> **Challenge**
Arrange the lines below as a numbered list, leaving out any blank lines and any pictures.

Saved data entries
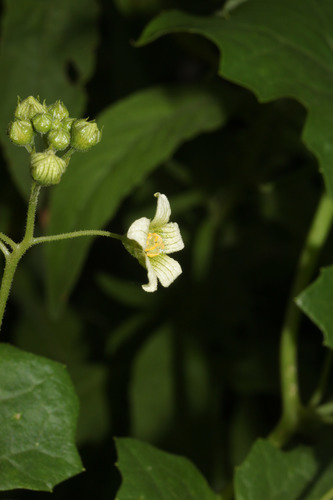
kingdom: Plantae
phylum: Tracheophyta
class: Magnoliopsida
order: Cucurbitales
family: Cucurbitaceae
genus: Bryonia
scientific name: Bryonia cretica
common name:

> **Task answer**
1. kingdom: Plantae
2. phylum: Tracheophyta
3. class: Magnoliopsida
4. order: Cucurbitales
5. family: Cucurbitaceae
6. genus: Bryonia
7. scientific name: Bryonia cretica
8. common name:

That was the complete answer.